When I joined a Facebook group for parents with kids in various facilities and the group is growing by the day. Why? Because kids are struggling, parents need help and the facilities exist because of the high need. Don’t get me wrong, this is a complete gamble. There are no guarantees with anything in life. We could very well spend a lot of money and get the same kid back. I hope not.

I am not a pessimist, I swear! I do consider myself to be cautiously optimistic. I don’t like to bank on anything but I really do try to see the upside. I also know that shit happens. My son could come out of this as the very best version of himself (we are crossing all the fingers and toes right now!) or he could come back and start doing the same stuff all over again.
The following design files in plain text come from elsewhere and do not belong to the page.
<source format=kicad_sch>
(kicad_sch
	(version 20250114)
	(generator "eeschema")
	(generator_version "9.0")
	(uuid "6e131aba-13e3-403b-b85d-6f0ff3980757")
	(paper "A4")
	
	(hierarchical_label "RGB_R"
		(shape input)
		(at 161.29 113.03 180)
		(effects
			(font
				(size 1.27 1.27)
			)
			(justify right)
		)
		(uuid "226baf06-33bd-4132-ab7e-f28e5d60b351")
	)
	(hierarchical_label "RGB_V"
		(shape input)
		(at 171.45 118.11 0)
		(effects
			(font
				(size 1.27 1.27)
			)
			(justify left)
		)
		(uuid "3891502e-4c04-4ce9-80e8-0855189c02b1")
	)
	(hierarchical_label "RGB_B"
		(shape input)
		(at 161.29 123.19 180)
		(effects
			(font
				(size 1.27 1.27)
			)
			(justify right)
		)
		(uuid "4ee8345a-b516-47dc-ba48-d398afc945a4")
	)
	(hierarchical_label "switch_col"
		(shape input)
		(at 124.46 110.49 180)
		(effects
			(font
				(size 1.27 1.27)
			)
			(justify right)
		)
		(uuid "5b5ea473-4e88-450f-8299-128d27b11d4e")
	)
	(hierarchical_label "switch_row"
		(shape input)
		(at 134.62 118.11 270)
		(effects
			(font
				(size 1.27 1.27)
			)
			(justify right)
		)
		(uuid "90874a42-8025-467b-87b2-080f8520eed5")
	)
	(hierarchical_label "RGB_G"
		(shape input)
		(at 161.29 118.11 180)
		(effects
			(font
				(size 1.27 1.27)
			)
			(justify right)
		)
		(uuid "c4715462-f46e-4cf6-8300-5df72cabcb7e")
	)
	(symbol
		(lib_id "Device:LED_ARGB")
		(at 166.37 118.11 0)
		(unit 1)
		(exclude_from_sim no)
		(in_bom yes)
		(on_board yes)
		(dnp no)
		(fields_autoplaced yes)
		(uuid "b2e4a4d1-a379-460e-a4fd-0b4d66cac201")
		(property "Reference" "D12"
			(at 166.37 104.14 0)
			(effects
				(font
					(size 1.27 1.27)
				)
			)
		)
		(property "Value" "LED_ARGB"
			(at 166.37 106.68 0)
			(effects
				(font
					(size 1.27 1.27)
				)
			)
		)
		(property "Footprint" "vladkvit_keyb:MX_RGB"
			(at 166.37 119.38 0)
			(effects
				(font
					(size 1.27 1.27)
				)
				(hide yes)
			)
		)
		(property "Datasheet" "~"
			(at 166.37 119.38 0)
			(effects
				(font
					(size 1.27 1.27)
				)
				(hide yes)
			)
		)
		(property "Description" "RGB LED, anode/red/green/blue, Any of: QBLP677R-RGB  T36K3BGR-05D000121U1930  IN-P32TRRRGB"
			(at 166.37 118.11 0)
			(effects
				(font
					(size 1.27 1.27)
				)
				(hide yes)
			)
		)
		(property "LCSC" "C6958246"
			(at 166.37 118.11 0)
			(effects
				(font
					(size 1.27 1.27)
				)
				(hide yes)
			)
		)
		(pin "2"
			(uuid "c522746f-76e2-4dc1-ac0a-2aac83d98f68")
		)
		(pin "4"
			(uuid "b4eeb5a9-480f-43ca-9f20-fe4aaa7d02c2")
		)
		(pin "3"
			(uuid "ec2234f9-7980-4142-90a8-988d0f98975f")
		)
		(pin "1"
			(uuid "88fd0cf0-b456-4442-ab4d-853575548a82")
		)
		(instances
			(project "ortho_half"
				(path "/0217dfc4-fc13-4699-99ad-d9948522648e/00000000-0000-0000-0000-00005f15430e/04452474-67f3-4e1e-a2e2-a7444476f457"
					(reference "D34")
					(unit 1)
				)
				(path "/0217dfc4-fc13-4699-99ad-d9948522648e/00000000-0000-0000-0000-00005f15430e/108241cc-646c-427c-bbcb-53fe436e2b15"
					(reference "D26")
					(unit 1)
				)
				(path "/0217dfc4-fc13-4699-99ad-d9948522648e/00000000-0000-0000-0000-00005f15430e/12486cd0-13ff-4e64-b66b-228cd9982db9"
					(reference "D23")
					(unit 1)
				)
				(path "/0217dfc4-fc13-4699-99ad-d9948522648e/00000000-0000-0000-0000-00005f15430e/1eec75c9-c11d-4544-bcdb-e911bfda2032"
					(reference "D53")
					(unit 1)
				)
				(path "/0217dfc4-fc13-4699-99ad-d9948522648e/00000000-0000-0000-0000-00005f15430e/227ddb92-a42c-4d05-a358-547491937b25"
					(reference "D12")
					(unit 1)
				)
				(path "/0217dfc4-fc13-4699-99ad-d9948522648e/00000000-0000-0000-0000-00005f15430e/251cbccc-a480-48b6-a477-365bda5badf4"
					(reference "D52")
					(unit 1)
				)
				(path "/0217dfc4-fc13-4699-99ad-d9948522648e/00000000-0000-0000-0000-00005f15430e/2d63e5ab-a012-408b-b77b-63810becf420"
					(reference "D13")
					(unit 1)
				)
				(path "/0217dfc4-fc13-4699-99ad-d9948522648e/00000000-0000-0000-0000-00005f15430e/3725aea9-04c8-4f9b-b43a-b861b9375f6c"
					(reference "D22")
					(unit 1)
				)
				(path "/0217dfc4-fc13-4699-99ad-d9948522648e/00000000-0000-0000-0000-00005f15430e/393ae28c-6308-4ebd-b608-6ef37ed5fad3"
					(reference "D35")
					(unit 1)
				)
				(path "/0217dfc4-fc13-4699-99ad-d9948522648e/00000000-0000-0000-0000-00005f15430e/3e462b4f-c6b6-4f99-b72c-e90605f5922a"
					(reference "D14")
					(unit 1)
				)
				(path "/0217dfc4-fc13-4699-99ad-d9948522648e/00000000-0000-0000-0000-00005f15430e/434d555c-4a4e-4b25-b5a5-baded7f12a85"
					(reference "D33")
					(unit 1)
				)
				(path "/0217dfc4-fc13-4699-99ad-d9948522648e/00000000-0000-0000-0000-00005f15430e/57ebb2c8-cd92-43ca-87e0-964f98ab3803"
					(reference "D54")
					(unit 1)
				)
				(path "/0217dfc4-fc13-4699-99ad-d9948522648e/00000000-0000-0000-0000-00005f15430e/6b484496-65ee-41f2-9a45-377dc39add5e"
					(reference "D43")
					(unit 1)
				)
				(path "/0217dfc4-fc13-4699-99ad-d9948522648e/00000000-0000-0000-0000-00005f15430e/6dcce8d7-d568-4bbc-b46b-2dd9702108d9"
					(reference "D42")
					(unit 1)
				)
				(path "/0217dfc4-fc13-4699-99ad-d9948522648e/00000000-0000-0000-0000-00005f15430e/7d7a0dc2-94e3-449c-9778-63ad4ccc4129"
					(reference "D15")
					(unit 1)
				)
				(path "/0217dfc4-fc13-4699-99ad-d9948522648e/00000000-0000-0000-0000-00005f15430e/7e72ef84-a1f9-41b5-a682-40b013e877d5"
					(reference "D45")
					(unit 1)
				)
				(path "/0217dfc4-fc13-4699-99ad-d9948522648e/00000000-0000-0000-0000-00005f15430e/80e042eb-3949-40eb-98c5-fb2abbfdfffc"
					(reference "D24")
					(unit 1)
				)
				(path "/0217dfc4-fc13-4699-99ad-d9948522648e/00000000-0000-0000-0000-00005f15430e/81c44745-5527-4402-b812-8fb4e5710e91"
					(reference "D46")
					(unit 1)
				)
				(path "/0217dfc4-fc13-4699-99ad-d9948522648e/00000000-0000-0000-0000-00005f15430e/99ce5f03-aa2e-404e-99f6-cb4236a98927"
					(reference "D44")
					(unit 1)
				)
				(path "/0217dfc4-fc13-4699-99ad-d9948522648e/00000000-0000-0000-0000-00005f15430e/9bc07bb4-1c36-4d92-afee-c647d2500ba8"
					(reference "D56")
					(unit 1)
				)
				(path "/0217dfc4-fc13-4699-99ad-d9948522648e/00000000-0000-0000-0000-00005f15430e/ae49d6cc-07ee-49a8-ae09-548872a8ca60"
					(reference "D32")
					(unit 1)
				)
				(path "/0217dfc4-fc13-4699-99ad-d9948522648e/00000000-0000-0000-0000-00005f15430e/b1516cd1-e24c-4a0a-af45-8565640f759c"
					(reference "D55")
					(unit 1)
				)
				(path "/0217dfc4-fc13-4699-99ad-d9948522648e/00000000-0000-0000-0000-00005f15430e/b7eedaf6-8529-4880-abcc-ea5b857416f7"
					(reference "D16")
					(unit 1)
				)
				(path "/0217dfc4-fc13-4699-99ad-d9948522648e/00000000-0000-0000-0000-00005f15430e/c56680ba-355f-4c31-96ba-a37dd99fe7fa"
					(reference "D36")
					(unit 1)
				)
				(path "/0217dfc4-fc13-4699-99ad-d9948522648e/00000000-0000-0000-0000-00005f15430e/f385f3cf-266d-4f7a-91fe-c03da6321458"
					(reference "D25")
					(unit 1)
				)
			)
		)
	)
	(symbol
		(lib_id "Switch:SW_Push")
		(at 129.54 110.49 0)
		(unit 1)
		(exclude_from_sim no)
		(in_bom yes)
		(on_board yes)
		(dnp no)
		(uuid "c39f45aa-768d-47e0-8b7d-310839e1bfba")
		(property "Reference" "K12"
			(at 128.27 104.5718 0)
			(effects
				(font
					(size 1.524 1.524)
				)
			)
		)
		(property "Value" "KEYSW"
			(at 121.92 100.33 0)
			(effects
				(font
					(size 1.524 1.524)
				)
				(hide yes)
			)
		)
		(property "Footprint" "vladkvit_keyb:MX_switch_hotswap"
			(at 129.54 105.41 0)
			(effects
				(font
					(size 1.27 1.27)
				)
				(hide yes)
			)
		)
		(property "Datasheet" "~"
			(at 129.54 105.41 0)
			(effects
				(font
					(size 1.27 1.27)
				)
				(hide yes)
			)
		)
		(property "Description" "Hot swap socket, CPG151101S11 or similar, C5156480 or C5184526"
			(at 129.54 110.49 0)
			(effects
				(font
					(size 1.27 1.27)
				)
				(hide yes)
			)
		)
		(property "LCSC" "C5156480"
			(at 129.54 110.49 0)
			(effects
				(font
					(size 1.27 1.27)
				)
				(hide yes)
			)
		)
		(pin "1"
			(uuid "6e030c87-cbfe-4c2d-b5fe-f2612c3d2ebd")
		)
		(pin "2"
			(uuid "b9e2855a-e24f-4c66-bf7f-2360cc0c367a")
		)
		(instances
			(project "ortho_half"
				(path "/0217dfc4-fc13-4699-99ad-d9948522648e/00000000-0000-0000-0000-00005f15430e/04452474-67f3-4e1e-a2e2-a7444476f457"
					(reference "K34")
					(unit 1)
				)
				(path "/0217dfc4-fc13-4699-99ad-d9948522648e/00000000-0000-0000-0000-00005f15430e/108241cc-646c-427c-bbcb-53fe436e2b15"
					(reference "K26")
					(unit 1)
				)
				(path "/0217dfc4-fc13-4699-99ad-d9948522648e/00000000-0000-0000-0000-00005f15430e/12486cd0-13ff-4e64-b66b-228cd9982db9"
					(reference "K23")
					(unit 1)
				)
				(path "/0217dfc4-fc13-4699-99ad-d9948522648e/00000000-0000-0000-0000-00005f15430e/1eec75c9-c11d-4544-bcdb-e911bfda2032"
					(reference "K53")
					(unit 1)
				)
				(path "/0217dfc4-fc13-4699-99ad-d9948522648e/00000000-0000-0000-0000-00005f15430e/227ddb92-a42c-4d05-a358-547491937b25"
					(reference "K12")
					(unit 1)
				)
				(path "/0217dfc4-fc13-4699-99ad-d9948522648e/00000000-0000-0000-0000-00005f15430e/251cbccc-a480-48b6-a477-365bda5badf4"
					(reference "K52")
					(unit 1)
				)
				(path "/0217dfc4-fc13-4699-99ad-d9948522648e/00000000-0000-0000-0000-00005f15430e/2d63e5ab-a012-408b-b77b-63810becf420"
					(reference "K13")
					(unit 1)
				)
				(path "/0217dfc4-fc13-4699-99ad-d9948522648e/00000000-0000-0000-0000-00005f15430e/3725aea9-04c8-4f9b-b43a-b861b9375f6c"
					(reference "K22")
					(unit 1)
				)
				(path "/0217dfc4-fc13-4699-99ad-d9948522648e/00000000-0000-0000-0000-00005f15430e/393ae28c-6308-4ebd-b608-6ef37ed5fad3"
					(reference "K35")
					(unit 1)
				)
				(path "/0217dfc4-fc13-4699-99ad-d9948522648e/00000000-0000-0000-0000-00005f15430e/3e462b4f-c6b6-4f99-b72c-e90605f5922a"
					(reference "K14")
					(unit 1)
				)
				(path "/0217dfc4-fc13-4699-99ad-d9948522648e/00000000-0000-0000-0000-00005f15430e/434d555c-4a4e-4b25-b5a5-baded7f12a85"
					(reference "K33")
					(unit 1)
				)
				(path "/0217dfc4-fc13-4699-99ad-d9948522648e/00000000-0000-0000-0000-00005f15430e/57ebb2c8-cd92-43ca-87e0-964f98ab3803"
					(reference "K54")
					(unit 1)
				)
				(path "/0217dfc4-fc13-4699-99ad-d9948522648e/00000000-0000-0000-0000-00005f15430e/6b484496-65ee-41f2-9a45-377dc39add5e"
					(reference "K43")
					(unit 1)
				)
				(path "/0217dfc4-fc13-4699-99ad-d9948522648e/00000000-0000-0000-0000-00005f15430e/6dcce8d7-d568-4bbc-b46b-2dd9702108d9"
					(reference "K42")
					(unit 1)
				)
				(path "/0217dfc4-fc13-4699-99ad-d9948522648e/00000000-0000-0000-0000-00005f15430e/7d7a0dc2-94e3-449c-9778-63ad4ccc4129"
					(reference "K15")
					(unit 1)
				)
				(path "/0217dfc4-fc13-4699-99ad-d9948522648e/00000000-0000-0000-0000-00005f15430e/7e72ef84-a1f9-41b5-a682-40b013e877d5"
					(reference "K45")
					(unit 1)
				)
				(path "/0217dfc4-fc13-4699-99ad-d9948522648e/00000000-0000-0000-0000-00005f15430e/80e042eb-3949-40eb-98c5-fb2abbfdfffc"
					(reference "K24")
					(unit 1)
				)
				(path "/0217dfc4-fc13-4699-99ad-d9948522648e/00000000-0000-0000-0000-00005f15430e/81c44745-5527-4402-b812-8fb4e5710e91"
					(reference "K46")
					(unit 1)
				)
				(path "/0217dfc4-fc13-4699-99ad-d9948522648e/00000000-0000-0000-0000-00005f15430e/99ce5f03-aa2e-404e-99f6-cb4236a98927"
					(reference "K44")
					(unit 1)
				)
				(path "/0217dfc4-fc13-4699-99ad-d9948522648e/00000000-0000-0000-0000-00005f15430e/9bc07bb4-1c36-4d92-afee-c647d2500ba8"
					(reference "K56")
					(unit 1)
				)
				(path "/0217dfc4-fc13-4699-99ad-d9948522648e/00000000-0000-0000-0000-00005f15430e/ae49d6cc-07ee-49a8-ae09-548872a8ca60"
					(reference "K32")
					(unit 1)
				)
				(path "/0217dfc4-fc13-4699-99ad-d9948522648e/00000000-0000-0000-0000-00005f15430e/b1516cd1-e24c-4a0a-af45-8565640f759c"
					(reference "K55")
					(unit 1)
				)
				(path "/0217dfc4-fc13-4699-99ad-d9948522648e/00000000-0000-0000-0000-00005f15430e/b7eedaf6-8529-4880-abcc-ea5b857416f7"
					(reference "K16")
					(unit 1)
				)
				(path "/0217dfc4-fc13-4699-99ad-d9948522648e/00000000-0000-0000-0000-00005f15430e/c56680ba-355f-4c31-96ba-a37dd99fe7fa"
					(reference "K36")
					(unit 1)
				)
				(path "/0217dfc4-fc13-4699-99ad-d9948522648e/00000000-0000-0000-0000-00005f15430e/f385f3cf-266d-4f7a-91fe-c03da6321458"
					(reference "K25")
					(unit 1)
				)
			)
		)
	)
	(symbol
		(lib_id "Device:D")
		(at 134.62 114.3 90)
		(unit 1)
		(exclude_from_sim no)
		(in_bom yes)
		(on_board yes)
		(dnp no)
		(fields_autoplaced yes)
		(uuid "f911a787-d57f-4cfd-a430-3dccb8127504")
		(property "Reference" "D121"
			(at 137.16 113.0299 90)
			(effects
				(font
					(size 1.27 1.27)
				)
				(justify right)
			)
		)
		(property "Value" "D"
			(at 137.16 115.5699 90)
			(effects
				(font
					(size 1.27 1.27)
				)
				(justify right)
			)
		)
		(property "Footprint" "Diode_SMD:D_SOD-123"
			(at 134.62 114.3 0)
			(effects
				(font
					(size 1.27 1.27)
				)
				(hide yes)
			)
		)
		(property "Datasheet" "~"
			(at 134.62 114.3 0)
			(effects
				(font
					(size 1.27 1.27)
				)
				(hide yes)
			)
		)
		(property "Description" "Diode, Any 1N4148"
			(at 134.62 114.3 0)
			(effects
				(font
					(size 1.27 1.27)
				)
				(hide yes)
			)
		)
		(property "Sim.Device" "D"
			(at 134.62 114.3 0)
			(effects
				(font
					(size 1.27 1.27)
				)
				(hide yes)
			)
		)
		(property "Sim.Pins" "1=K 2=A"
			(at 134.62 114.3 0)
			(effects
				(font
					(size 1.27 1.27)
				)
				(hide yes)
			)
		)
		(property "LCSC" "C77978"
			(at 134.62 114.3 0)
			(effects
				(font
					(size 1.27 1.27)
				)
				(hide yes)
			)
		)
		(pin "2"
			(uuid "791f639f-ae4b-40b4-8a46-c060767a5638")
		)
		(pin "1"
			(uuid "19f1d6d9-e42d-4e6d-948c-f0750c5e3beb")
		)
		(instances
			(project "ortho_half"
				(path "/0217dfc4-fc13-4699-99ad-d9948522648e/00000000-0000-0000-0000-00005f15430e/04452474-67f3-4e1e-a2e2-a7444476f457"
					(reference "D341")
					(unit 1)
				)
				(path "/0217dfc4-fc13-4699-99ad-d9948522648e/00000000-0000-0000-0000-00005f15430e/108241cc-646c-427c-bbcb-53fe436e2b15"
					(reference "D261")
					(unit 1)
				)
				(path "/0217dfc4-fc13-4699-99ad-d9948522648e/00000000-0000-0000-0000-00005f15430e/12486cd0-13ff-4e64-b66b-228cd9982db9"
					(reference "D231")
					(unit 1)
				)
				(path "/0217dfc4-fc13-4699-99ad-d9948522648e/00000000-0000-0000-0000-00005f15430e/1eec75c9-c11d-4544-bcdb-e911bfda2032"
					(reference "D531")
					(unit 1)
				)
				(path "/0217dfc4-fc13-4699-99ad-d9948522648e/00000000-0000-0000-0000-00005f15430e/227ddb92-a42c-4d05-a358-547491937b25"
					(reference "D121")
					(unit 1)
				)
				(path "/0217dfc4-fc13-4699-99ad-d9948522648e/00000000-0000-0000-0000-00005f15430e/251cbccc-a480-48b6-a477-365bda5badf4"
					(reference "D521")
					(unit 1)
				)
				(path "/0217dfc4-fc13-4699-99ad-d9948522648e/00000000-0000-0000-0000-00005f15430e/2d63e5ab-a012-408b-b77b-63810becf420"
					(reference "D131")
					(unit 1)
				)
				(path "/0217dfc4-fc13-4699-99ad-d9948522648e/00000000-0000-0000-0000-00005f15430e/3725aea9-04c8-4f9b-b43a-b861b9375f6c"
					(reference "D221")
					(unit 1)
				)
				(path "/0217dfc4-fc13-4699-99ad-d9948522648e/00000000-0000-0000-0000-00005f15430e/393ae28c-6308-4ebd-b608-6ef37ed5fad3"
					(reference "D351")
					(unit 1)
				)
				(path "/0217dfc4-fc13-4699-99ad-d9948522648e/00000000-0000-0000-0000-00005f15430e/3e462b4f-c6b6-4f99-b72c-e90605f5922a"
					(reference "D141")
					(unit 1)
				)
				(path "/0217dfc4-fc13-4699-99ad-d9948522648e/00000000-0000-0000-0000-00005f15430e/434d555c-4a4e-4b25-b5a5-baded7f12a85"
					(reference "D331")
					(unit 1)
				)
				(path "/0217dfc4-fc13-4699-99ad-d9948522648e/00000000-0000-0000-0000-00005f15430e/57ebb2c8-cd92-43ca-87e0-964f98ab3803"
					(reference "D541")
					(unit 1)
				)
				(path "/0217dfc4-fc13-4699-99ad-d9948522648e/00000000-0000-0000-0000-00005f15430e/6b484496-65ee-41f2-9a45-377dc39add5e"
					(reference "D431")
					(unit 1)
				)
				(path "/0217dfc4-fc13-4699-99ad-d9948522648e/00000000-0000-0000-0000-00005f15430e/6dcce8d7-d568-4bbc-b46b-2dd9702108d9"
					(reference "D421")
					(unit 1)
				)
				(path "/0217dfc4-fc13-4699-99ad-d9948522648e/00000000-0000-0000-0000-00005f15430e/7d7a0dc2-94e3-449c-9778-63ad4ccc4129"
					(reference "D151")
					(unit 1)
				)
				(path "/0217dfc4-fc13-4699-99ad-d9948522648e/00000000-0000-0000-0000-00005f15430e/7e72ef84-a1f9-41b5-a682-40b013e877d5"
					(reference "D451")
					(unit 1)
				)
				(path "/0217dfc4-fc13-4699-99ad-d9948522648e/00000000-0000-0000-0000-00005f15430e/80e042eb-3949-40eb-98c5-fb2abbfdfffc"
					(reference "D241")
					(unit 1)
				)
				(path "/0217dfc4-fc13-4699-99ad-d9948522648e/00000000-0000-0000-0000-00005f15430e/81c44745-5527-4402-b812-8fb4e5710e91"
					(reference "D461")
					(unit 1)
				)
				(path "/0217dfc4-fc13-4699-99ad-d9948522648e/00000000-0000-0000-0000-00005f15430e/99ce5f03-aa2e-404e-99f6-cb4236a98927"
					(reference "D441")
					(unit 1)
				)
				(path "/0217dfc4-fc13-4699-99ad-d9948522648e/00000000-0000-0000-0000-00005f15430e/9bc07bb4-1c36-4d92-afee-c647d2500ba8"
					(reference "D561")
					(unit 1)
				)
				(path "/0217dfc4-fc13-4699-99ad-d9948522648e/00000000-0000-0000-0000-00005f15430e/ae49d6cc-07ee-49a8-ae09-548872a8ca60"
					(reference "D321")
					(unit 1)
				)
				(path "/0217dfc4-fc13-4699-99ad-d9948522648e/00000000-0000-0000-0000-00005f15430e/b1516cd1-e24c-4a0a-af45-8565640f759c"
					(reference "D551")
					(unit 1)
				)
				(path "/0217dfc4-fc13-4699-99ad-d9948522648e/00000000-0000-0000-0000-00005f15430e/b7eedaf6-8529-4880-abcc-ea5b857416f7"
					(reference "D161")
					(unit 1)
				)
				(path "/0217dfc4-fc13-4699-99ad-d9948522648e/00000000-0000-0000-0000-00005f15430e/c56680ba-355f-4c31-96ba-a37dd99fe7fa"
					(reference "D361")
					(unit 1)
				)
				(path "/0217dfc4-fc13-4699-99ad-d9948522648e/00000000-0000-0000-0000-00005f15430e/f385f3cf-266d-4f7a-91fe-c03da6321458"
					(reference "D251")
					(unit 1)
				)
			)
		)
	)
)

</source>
I have to hope that some time away will allow him to gain some new skills, or as I tell him, fill his toolbox. He actually thinks that my creative verbiage about ‘filling his toolbox’ is dumb but hey, I tried.
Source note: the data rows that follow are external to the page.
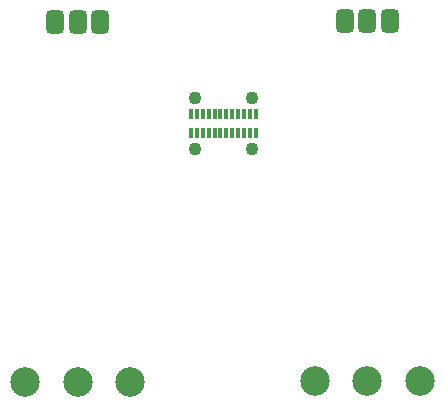
<source format=gbr>
%TF.GenerationSoftware,KiCad,Pcbnew,7.0.11*%
%TF.CreationDate,2025-01-20T01:43:57+09:00*%
%TF.ProjectId,Relay,52656c61-792e-46b6-9963-61645f706362,rev?*%
%TF.SameCoordinates,Original*%
%TF.FileFunction,Paste,Top*%
%TF.FilePolarity,Positive*%
%FSLAX46Y46*%
G04 Gerber Fmt 4.6, Leading zero omitted, Abs format (unit mm)*
G04 Created by KiCad (PCBNEW 7.0.11) date 2025-01-20 01:43:57*
%MOMM*%
%LPD*%
G01*
G04 APERTURE LIST*
G04 Aperture macros list*
%AMRoundRect*
0 Rectangle with rounded corners*
0 $1 Rounding radius*
0 $2 $3 $4 $5 $6 $7 $8 $9 X,Y pos of 4 corners*
0 Add a 4 corners polygon primitive as box body*
4,1,4,$2,$3,$4,$5,$6,$7,$8,$9,$2,$3,0*
0 Add four circle primitives for the rounded corners*
1,1,$1+$1,$2,$3*
1,1,$1+$1,$4,$5*
1,1,$1+$1,$6,$7*
1,1,$1+$1,$8,$9*
0 Add four rect primitives between the rounded corners*
20,1,$1+$1,$2,$3,$4,$5,0*
20,1,$1+$1,$4,$5,$6,$7,0*
20,1,$1+$1,$6,$7,$8,$9,0*
20,1,$1+$1,$8,$9,$2,$3,0*%
G04 Aperture macros list end*
%ADD10R,0.300000X0.850000*%
%ADD11C,1.100000*%
%ADD12RoundRect,0.375000X0.375000X0.625000X-0.375000X0.625000X-0.375000X-0.625000X0.375000X-0.625000X0*%
%ADD13C,2.500000*%
G04 APERTURE END LIST*
D10*
%TO.C,J1*%
X149650000Y-81715000D03*
X150150000Y-81715000D03*
X150650000Y-81715000D03*
X151150000Y-81715000D03*
X151650000Y-81715000D03*
X152150000Y-81715000D03*
X152650000Y-81715000D03*
X153150000Y-81715000D03*
X153650000Y-81715000D03*
X154150000Y-81715000D03*
X154650000Y-81715000D03*
X155150000Y-81715000D03*
X155150000Y-83385000D03*
X154650000Y-83385000D03*
X154150000Y-83385000D03*
X153650000Y-83385000D03*
X153150000Y-83385000D03*
X152650000Y-83385000D03*
X152150000Y-83385000D03*
X151650000Y-83385000D03*
X151150000Y-83385000D03*
X150650000Y-83385000D03*
X150150000Y-83385000D03*
X149650000Y-83385000D03*
D11*
X150000000Y-80400000D03*
X150000000Y-84700000D03*
X154800000Y-80400000D03*
X154800000Y-84700000D03*
%TD*%
D12*
%TO.C,U2*%
X166497000Y-73906000D03*
X164592000Y-73906000D03*
X162687000Y-73906000D03*
D13*
X169037000Y-104386000D03*
X164592000Y-104386000D03*
X160147000Y-104386000D03*
%TD*%
D12*
%TO.C,U1*%
X141986000Y-73914000D03*
X140081000Y-73914000D03*
X138176000Y-73914000D03*
D13*
X144526000Y-104394000D03*
X140081000Y-104394000D03*
X135636000Y-104394000D03*
%TD*%
M02*

</source>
When we saw him, it was emotional. If felt so good to hug him. I wish I didn’t have to let go. Just an FYI, 16-year-old boys don’t love being held by their moms. I tried. Leaving him that day crushed me. I was in a bit of a spin all week because of it. I know he’s in a safe container (as my friend who’s been down this road told me) but my heart was aching for that piece of our home puzzle.
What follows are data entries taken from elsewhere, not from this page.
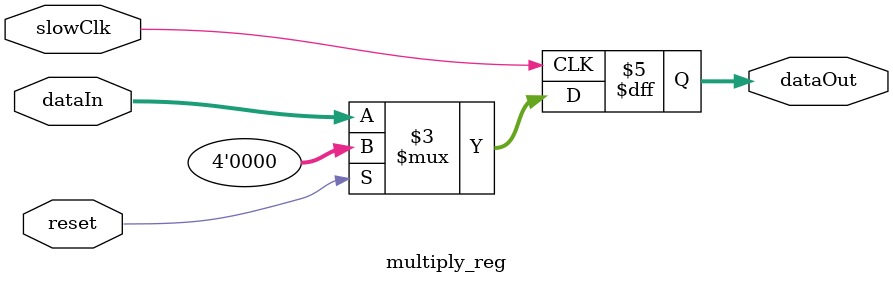
<source format=sv>
`timescale 1ns / 1ps

module multiply_reg #(
	parameter DATA_WIDTH = 4
) (
    input logic slowClk,
    input logic reset,
    input logic [DATA_WIDTH-1:0] dataIn,
    output logic [DATA_WIDTH-1:0] dataOut
);

// sync_reg
always_ff@(posedge slowClk) begin
    if(reset) begin
        dataOut <= '0;
    end
    else begin
        dataOut <= dataIn;
    end
end

endmodule

</source>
My kid is a complex mix of things. He is wise, brave and smart. He is also immature, aloof and oh-so stubborn. I think a few of these emotions take over the others. I’m hopeful that his maturity switch flips on. That would be a positive for all of us. I do miss the moments with him when he is home, engaging and happy. I miss talking to my big kid. Those moments had become few and far between though.

We didn’t get our therapy session the week following our visit as they don’t do them the last week of the month. I felt super disconnected. Then he didn’t call home for his Sunday social call. That wrecked me. My mind went to two different places, 1. he doesn’t want to talk to us because it’s too hard for him to handle because he misses us. 2. he lost the privilege cause he got in trouble. No mom doesn’t like knowing what’s going on with their kid! His therapist is off-site for the weekend and that’s who I usually connect with.

Update: I started this post nearly a week ago and then my computer had a glitch so I was stalled before I could finish it. We did talk to him last week. He had decided to not make his Sunday call to us. That was hard to hear but I was also glad that he hadn’t gotten in trouble. He’s working hard but still struggling with things. He feels like we don’t want him home which isn’t true. The hardest thing about teens is what they ‘hear’. It’s never quite what you are trying hard to tell them. Their interpreted version is usually a bit skewed and not quite as positive which is frustrating. If they could just hear us.

I realize that this journey has so many dynamics and that many people have their own version and emotions about Ben being gone. It’s obviously impactful in our home but extended family and even his friends feel his absence. His brother feels like the house is too quiet, his friends miss their loyal friend. Everyone has his best interest at heart and there are so many people who are #teamben which is a beautiful thing. I feel the love that surrounds my big kid on a daily basis. My friends are sweet with their check-ins and my heart is so grateful to feel the support.

Being brave is something that many of us are doing on a daily basis. We do it when we face the day. We do it when we say yes to things that scare us or no to things that don’t serve us. Being brave is stepping outside of your comfort zone. It’s taking risks. Being brave is loving someone so much that you take a chance on them, even when it’s not something that’s easy on your heart. Being brave is having the courage to share your story. Being brave is being authentic. Being brave is having the courage to say that you need help. Being brave is saying I am sorry, I made a mistake and I’m sorry.

To those of you out there who are living the hard stuff and showing up every single day, I applaud you. You are brave.